Im Rahmen der Gotham Awards wurde der Film im November 2017 als bester Dokumentarfilm ausgezeichnet. Im Rahmen der Oscarverleihung 2018 erfolgte ebenfalls eine Nominierung als bester Dokumentarfilm.
Es wird erzählt, wie der Afroamerikaner William Ford Jr. in seinem Auto mit seiner Schwester Lauren unterwegs ist. Nach einem Unfall mit einem weißen Kfz-Mechaniker bietet dieser ihm an, den Schaden zu reparieren, wenn er nicht die Polizei ruft. Bald bemerkt William, dass Mark Reilly, so der Name des Mechanikers, eigentlich Kopf einer Autoknackerbande ist, und die in seiner Garage untergebrachte Werkstatt kriminellen Zwecken dient. Als er ihn einige Wochen später in Begleitung seines Freundes Kevin, der im Auto wartet, aufsucht und ihm sagt, er würde sein Geschäft auffliegen lassen, wenn er Polizist wäre, kommt es zu einem Streit. Hierbei schießt Reilly dem jungen Afroamerikaner in die Brust. William Ford schafft es gerade noch aus der Garage. Die schnell vor Ort aufschlagende Polizei verhindert, dass Kevin zu seinem Freund kann, und William stirbt allein in der Einfahrt zur Garage liegend. Mark Reilly wird von der Polizei weggebracht, ohne dass man ihm Handschellen anlegt. Es ist der 7. April 1992, als William Ford stirbt und gleichzeitig das Leben seiner gesamten Familie erschüttert wird. Der junge Afroamerikaner war zu diesem Zeitpunkt 24 Jahre alt.

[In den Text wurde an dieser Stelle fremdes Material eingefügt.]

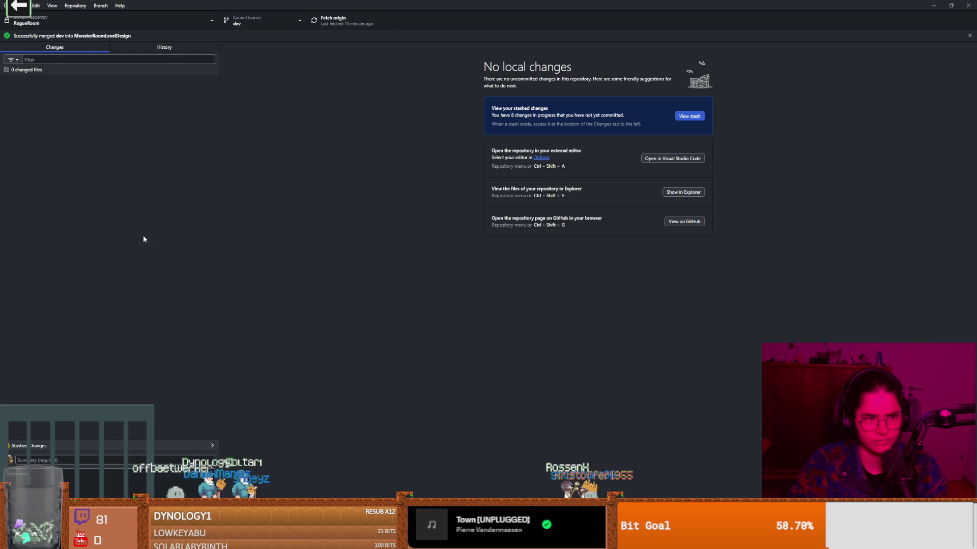
- Test-run the dev build through Play Game and Crusader selection, stop it, and return to GitHub Desktop
{"action": "key", "text": "alt+Tab"}
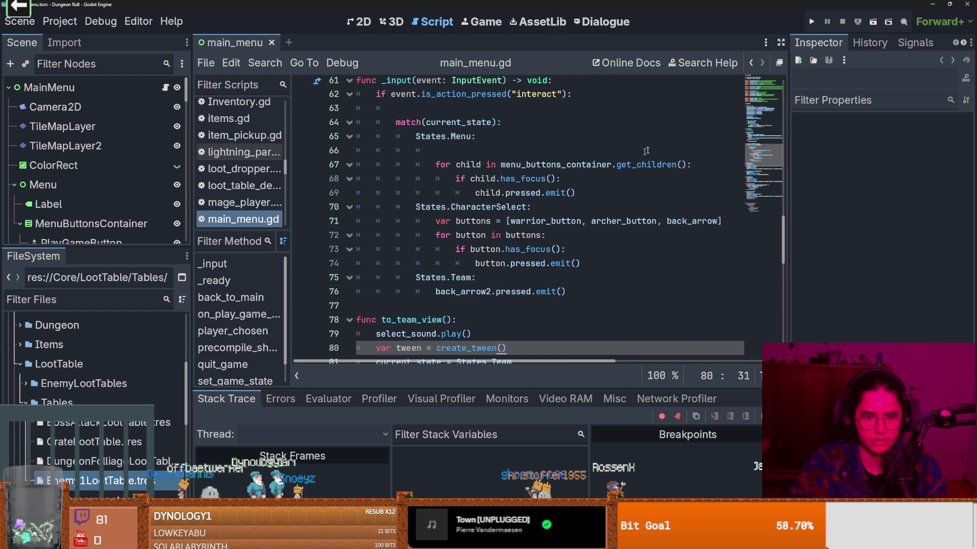
{"action": "key", "text": "ctrl+s"}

Die Mutter, so erfährt man im Film, weigerte sich mit ihren Töchtern über das, was mit William geschehen war, zu sprechen, und nie hatte sich die Familie zusammengesetzt, um dies zu tun. Im Film liest Ford einen Brief vor, den seine Mutter Reillys Verteidigerin Mrs. Caterson geschrieben hatte, in dem sie darauf hinweist, dass weder von Seiten dessen Familie eine Reaktion kam, noch von der Staatsanwaltschaft. Über die Grand Jury, die aus Menschen besteht, die regelmäßig neu gewählt werden, und ihre Entscheidung im Geheimen getroffen hatte, erzählt die Mutter, diese seien bei ihrer Aussage nicht ausreichend aufmerksam gewesen, und einer hätte sogar in einem Buch gelesen, als sie gerade sprach. Sie erzählt, dass sie vor Gericht in Tränen ausbrach, weil sie das Gefühl hatte, bei der Erziehung ihrer Kinder alles falsch gemacht zu haben. Sie erzählt aber auch, dass sie sich weder am Tatort noch vor Gericht wie eine Mutter behandelt fühlte, deren Kind zum Mordopfer wurde. Niemals werde sie das Gefühl loswerden, so Barbara Dunmore-Ford, dass das mangelnde Interesse an dem Fall vor Gericht daher rührte, dass ihr Sohn ein Schwarzer war. Auch Williams Freund Kevin berichtet im Film Ähnliches. Vor Gericht sei er zu Williams athletischer Figur befragt worden, so Kevin, nicht aber zu dem, was in dieser Nacht während des Besuches von Reillys Garage wirklich passiert war. Letztlich weigerte sich das Gericht, den weißen Mechaniker wegen Williams Tod zu verurteilen, obwohl es ausreichend Indizien für die Hintergründe der Tat und den Täter gegeben hatte. Die Ermittlungen wurden eingestellt, weil die Tat nicht als Mord gewertet wurde. Getroffen von Williams Verlust einerseits und enttäuscht vom Rechtssystem andererseits, geriet die Familie in eine Schockstarre und schwieg lange über das, was mit William passiert war.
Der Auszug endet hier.